Mais je reviens aux Gavroches, plus intéressants que les représentants éventés du communisme à la française. A la prétention, les Gavroches ajoutent l’exclusion sur la base d’une OPA sur le parti socialiste, au sein duquel ils sont minoritaires, en conseillant au socialistes prétendument intéressés par une alliance avec le centre de partir, eux-mêmes se déclarant rénovateur de la vieille maison ». Mais n’est pas Léon Blum qui veut ! pas même un Marceau Pivert.
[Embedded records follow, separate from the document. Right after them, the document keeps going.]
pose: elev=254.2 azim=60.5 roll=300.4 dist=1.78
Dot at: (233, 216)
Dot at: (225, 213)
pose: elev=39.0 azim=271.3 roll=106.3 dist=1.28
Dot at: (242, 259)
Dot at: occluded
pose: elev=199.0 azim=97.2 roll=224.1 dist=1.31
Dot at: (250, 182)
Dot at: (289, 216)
Et quant à la vieille maison pour l’histoire elle fut rénovée en 1971 au congrès d’Epinay avec la fin de la SFIO. Les Gavroches plutôt que de tenter de nous faire croire qu’ils sont les héritiers de Jaurès, de Guesde ou de Blum devraient plutôt endosser l’habit de Lénine. Pas le Lénine de 1917 celui qui a conduit les bolcheviks jusqu’à la victoire en octobre, mais le Lénine, doctrinaire qui pense que le « parti se renforce en se purgeant ».

Prétention et sectarisme, voici les deux mamelles de l’autoproclamée gauche de la gauche, ce n’est évidemment pas vers cela que nous trouverons des solutions.